Howard Mills, New York's former insurance superintendent, also voiced disapproval of a federal backstop for natural catastrophes. A “backstop…means taxpayers are going to pay the tab,” said Mr. Mills, who is now chief adviser for the Insurance Industry Group of Deloitte & Touche USA.

Because a backstop would tap every taxpayer, “you are by definition going to be going to people who do not [have] commonality of the risks…with those in question,” he said, referring to those who live on the coast. “You are going against one of the fundamental principles of insurance.”

Mr. Mills instead proposes allowing insurers to set aside and invest “dedicated catastrophe reserves.” By allowing such reserves, “ultimately…you're looking at premium-payers who will be paying,” he said, expanding on an idea for tax-deferred reserves introduced by New York's current superintendent, Eric Dinallo, last October.

“He [was] on the right track and doing [his] best given the constrictions of this wacky state regulatory system,” Mr. Mills said of Mr. Dinallo. “[But this] really can't work on a stand-alone basis.”

He explained that if New York requires insurers to set aside money, and they don't have to do this if they write homeowners in New Jersey, “then New York would in fact put itself at a competitive disadvantage and give Allstate and Travelers yet another reason not to do business there.”

Explaining the dedicated-reserve approach, he said the industry needs “to think about insurance the way the typical insured does.” For example, he noted, a Long Island homeowner who has paid premiums to Allstate for years without a claim thinks Allstate has “a bucket of money with his name on it” to draw from his accumulated premiums when the big one does strike his house.

That insured doesn't understand that at the end of every year, “this capital goes elsewhere, because the tax code forces it to go elsewhere,” Mr. Mills noted.

“Why not enable the industry to invest some of that money so…actual premium dollars paid [are] invested” and funds remain dedicated for mega-catastrophes, Mr. Mills said, stressing that appropriate controls and tax accounting laws would need to be put in place to guard against insurers moving the money around.

Allstate's Mr. Collins responded that “we agree we shouldn't have the taxpayers as the source of funding” solutions to natural catastrophe issues.

But without backstops, he said taxpayers will continue to be drawn into what he termed “the Air Force One” plan that operated after Hurricane Katrina–referring to President Bush's flyover to survey damage in the impacted area after the storm. “Air Force One went airborne, pulled the lever and $110 billion came out. You hope it gets to the right people,” he said.
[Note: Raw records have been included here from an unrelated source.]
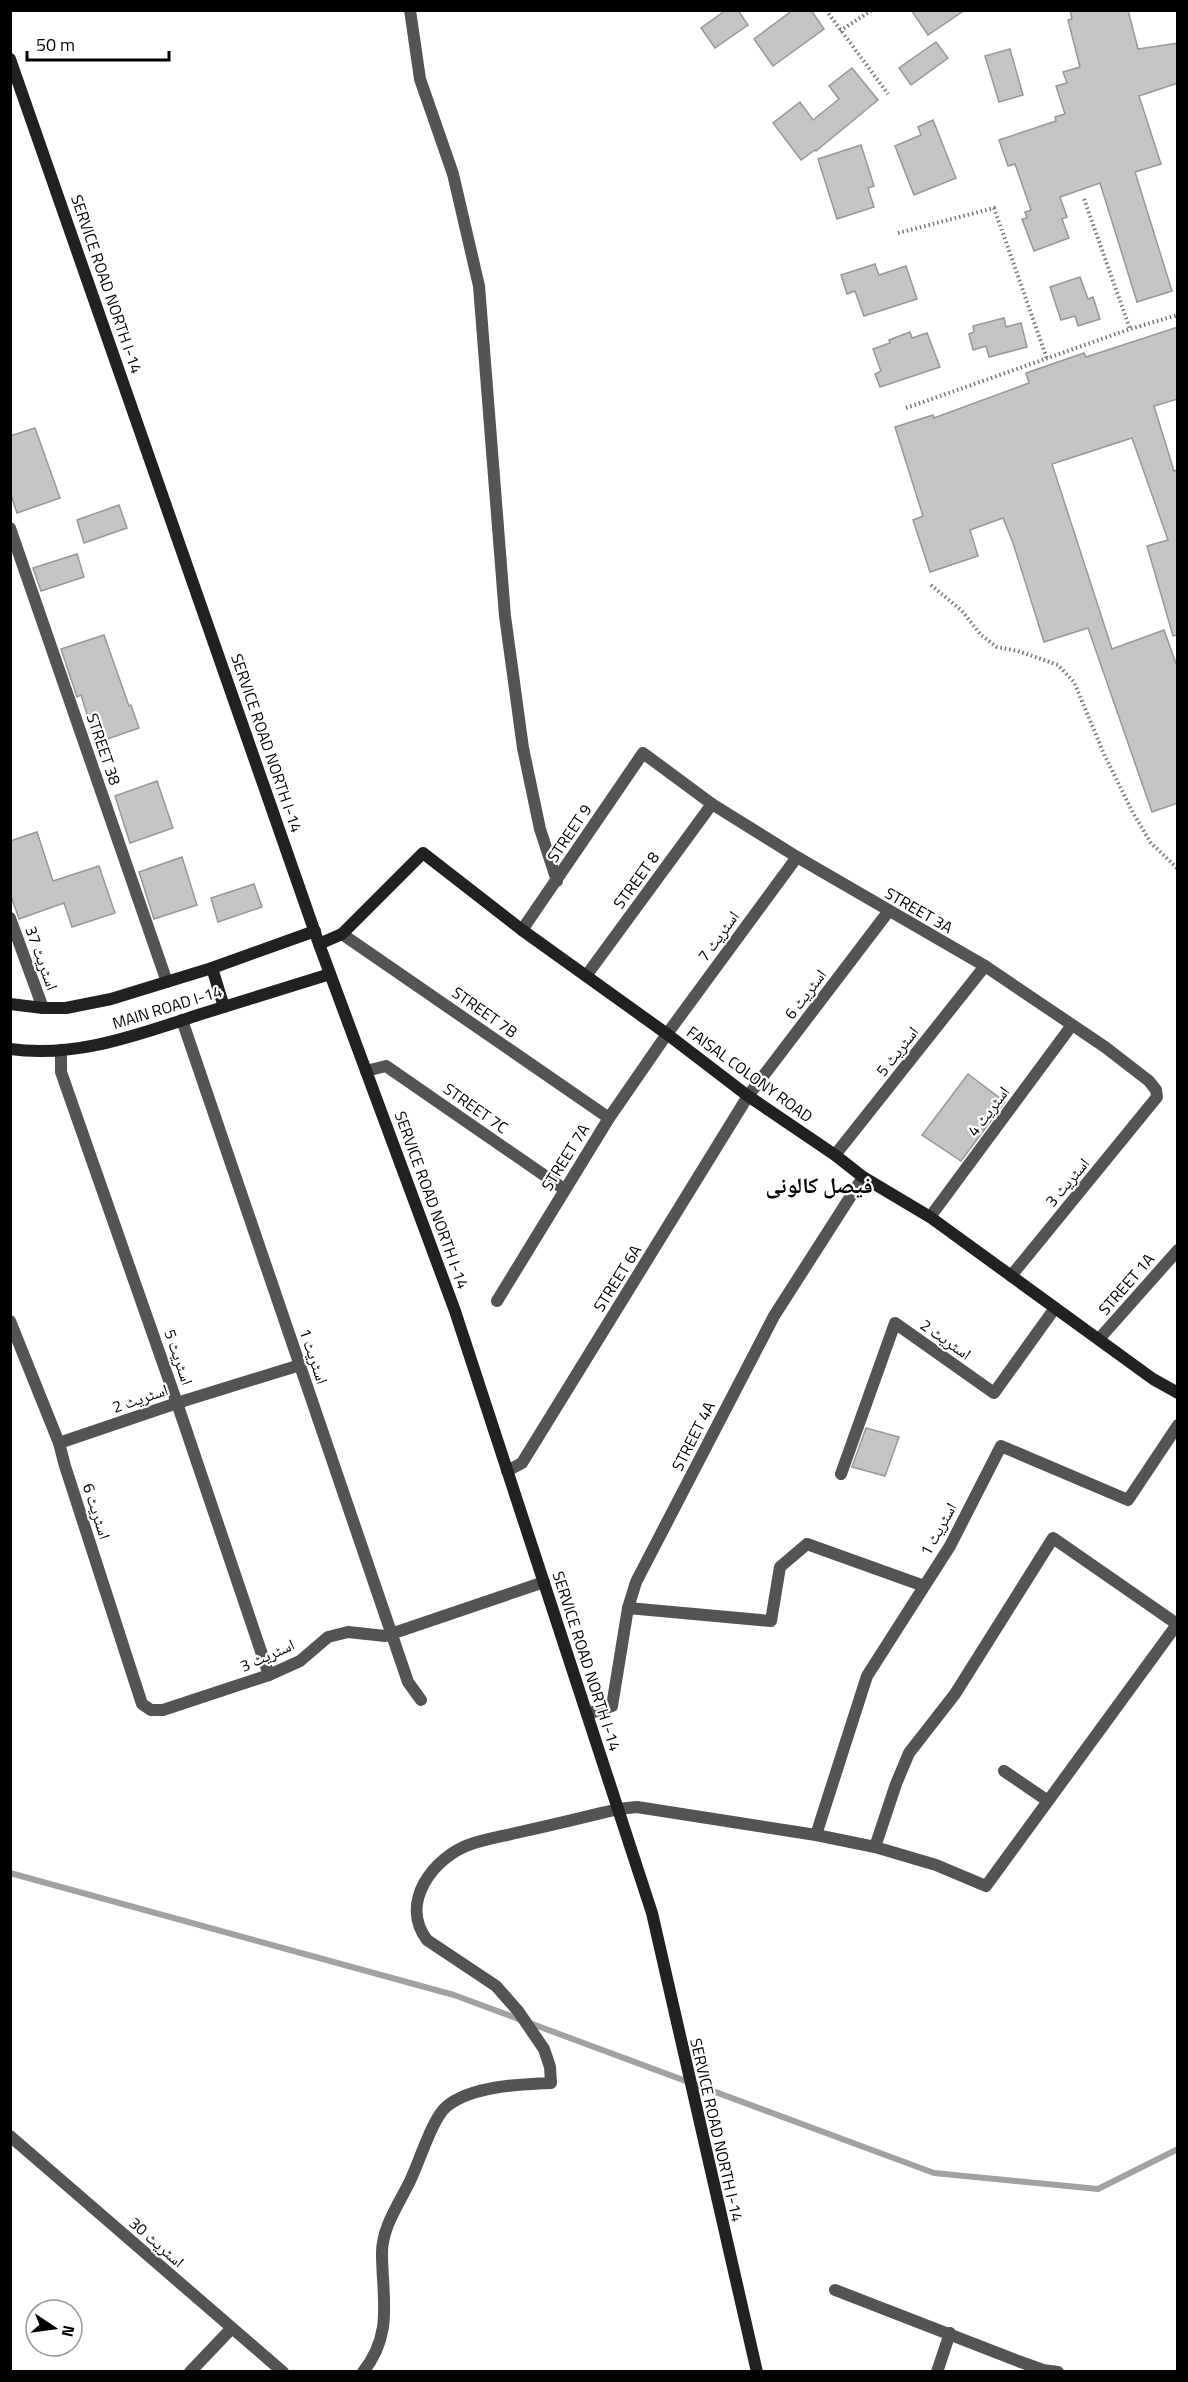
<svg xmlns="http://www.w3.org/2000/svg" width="1188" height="2382" font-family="'Titillium Web','Noto Naskh Arabic',sans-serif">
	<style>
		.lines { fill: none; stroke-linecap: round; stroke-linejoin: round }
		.stream { stroke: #a2a2a2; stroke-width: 6 }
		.building { fill: #c4c4c4; stroke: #989898; stroke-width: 1.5 }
		.path { stroke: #767676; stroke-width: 4; stroke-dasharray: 1.5 3; stroke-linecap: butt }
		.street { stroke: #545454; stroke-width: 12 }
		.secondary { stroke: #212121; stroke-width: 12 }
		.labels { text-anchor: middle; stroke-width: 4.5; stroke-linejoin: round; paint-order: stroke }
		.street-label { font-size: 16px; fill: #000; stroke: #fff }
		.district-label { font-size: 22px; font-weight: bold; fill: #000; stroke: #fff }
	</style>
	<rect width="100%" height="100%" fill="#fff"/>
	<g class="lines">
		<polyline class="stream" points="10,1873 454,1995 934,2173 1098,2189 1178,2149"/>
	</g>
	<g class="building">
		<polygon points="726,10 738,10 748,25 715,48 701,28"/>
		<polygon points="793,10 811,10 824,29 773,66 754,39"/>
		<polygon points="911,10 965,10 928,35"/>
		<polygon points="1070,10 1128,10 1138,49 1178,43 1178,83 1139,96 1161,164 1135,172 1172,291 1137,302 1100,183 1060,197 1067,217 1062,219 1069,238 1034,251 1022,219 1027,218 1025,212 1031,210 1015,164 1008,166 999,140 1056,121 1055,117 1065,114 1056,86 1067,83 1063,72 1080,67 1068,20 1072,19"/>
		<polygon points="936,42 948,58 911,85 899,68"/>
		<polygon points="1010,49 1023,95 999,102 985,56"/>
		<polygon points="852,68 878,100 816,151 815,150 801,160 773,123 800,102 813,120 839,99 829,86"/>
		<polygon points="933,120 956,178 914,195 895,146 921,135 918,127"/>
		<polygon points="861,145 874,186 868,188 874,207 837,219 818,159"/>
		<polygon points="875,264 879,275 906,266 917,299 864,316 855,291 847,294 841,275"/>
		<polygon points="1080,277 1088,299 1093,297 1100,319 1078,326 1075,316 1061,320 1050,287"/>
		<polygon points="1004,318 1006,327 1021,323 1027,347 989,357 986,346 973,350 969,334 974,332 973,326"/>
		<polygon points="1178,327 1178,399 1154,406 1174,471 1178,470 1178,635 1173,636 1147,546 1168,540 1132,438 1052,464 1112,649 1164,630 1178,669 1178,803 1152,812 1088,628 1044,642 1013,543 1003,518 970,530 978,556 930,572 913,520 923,516 895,427 933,415 934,418 1029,383 1026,373 1084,353 1086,357"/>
		<polygon points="910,332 912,338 927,333 940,367 880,387 875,374 881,371 873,349 890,343 889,340"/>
		<polygon points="35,428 60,498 17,513 10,492 10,436"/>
		<polygon points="119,505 127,528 84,543 77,520"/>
		<polygon points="77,554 84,577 41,591 33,568"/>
		<polygon points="104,635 129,706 131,705 139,728 96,743 81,695 77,697 61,649"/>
		<polygon points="157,781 173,828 130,843 115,796"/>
		<polygon points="37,832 53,881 99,866 115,913 72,927 64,903 19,919 10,893 10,841"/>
		<polygon points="182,857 197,905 154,919 139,872"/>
		<polygon points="254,884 262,907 218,922 211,898"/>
		<polygon points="968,1074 1005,1102 961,1161 922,1135"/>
		<polygon points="866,1428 899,1437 885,1476 852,1467"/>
	</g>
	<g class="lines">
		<g class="path">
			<polyline points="826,10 888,94"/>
			<polyline points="840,31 872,10"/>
			<polyline points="1084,199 1130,329"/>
			<polyline points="898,233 994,208 1047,359"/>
			<polyline points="906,408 1130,329 1178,315"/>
			<polyline points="931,585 962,611 981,635 997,647 1018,651 1058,665 1074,682 1104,754 1133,813 1151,843 1178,869"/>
		</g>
		<g class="street">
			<polyline points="410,10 420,79 453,174 479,286 505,616 523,748 540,829 557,881"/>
			<polyline points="10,528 167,982"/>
			<polyline points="10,918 43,1008"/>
			<polyline points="522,930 643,753 712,804 797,857 985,966 1105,1047 1149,1081 1156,1090 1157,1097 1011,1276"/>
			<polyline points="342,934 609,1118"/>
			<polyline points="586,976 712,804"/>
			<polyline points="182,1020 408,1682 421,1700"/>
			<polyline points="61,1050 61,1072 177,1403 269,1675"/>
			<polyline points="366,1071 386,1066 564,1189"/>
			<polyline points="835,1155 985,966"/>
			<polyline points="930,1217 1072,1025"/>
			<polyline points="497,1301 609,1118 667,1034 797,857"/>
			<polyline points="10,1321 59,1443 65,1466 142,1704 151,1710 163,1710 269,1675 300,1661 328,1637 348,1632 385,1636 544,1582"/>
			<polyline points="1099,1339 1178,1250"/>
			<polyline points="59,1443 177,1403 300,1365"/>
			<polyline points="507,1471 522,1463 748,1096 888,912"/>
			<polyline points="841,1474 895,1323 994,1393 1055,1308"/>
			<polyline points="628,1608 771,1621 780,1567 807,1544 924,1586"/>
			<polyline points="587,1714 612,1706 628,1608 636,1582 774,1316 863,1177"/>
			<polyline points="1004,1771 1048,1801 1178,1623"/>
			<polyline points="1048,1801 986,1886 936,1865 875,1847 896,1784 909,1753 955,1694 1053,1538 1177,1624"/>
			<polyline points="816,1835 867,1676 950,1546 1001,1446 1128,1500 1178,1425"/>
			<polyline points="10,2136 283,2372"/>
			<polyline points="835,2290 1018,2361 1043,2370 1058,2372"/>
			<polyline points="190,2372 231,2329"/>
			<path d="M 363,2372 C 394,2333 382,2298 382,2253 C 382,2227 399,2204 410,2181 C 419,2163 432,2119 446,2107 C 470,2086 521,2084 551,2083 L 550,2067 L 544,2049 L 518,2011 L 496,1986 L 427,1940 C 399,1903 433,1857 471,1844 C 486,1839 504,1836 520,1832 C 553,1825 585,1817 618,1809 L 637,1807 L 816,1835 L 875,1847"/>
			<polyline points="937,2372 950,2333"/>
		</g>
		<g class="secondary">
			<polyline points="10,59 319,944 455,1311 652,1913 757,2372"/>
			<polyline points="319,944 342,934 423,853 522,930 667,1034 748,1096 835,1155 863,1177 930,1217 1153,1379 1178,1393"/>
			<polyline points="212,968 224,1007"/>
			<polyline points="10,1004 43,1008 66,1008 111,999 212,968 315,931"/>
			<path d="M 10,1049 C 76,1058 137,1035 198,1015 C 242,1001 286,988 330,974"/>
		</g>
	</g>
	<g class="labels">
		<g class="street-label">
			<text transform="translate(107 284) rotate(71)" y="6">SERVICE ROAD NORTH I-14</text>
			<text transform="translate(267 743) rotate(71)" y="6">SERVICE ROAD NORTH I-14</text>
			<text transform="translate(104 749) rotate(71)" y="6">STREET 38</text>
			<text transform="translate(569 833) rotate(-56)" y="6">STREET 9</text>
			<text transform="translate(636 880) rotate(-54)" y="6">STREET 8</text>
			<text transform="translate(919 910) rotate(30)" y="6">STREET 3A</text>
			<text transform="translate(718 936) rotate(-54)" y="6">اسٹریٹ 7</text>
			<text transform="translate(42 958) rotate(70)" y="6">اسٹریٹ 37</text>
			<text transform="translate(805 994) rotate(-53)" y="6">اسٹریٹ 6</text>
			<text transform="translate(167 1007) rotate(-17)" y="6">MAIN ROAD I-14</text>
			<text transform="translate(485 1012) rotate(35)" y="6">STREET 7B</text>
			<text transform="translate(897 1051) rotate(-52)" y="6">اسٹریٹ 5</text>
			<text transform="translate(750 1074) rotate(36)" y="6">FAISAL COLONY ROAD</text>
			<text transform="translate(476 1108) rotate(35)" y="6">STREET 7C</text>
			<text transform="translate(988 1111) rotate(-53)" y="6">اسٹریٹ 4</text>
			<text transform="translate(565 1157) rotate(-58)" y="6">STREET 7A</text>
			<text transform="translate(1067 1182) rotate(-50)" y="6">اسٹریٹ 3</text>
			<text transform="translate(432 1200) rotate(70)" y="6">SERVICE ROAD NORTH I-14</text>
			<text transform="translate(617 1278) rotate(-58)" y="6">STREET 6A</text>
			<text transform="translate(1126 1284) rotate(-49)" y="6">STREET 1A</text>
			<text transform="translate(946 1339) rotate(35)" y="6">اسٹریٹ 2</text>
			<text transform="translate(314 1356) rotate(71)" y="6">اسٹریٹ 1</text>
			<text transform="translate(179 1357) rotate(71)" y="6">اسٹریٹ 5</text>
			<text transform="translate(140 1398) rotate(-19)" y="6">اسٹریٹ 2</text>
			<text transform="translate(693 1436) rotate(-63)" y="6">STREET 4A</text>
			<text transform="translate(97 1511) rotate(72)" y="6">اسٹریٹ 6</text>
			<text transform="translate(938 1529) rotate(-61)" y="6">اسٹریٹ 1</text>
			<text transform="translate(267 1655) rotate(-24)" y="6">اسٹریٹ 3</text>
			<text transform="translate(587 1661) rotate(72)" y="6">SERVICE ROAD NORTH I-14</text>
			<text transform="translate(717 2130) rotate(77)" y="6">SERVICE ROAD NORTH I-14</text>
			<text transform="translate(157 2242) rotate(41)" y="6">اسٹریٹ 30</text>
		</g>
		<g class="district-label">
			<text x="819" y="1193">فیصل کالونی</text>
		</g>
	</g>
	<rect width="1188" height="2382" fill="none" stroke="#000000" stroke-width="24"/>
	<g transform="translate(54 2328) rotate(103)"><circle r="28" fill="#ffffff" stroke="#999999" stroke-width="1.5"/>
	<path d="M0-4.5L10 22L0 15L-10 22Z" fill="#000000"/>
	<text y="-9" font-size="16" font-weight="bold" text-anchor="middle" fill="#000000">N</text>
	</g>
	<path d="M27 51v9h142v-9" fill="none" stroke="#000000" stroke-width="3"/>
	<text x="36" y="51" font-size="18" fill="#000000" stroke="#ffffff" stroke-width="4.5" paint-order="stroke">50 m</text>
</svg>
“This program [ProtectingAmerica] is about the private market,” Mr. Collins added. “It does not eliminate private reinsurance. It adds capacity.” He said while “people that live on the beach need to pay all the costs associated with living on the beach…they don't have to be exposed to the skyrocketing, escalating [insurance] costs that we see after events.”

Mr. Nelson said the federal reinsurance mechanism of Travelers' proposal attacks the affordability issue. He explained that most carriers don't buy reinsurance for really extreme events–for hurricanes with losses that are multiples of Hurricane Katrina's losses–suggesting that having reinsurance available from the federal government would stabilize the market.

Insurers would give up a portion of profits to pay premiums to the federal government, which would be based on loss costs and expenses, he said, adding that unlike private reinsurers, the federal government wouldn't require a profit provision in the premium.

Travelers' proposal also calls for the creation of four zones–the Gulf, Florida, Southeast and Northeast–with the federal government providing rate and underwriting regulation within these zones.

“The basic tenet of insurance is really looking at homogeneous risks,” Mr. Nelson said, explaining the need for the federal government to create a more stable regulatory environment across states lines in areas where hurricane risks are similar.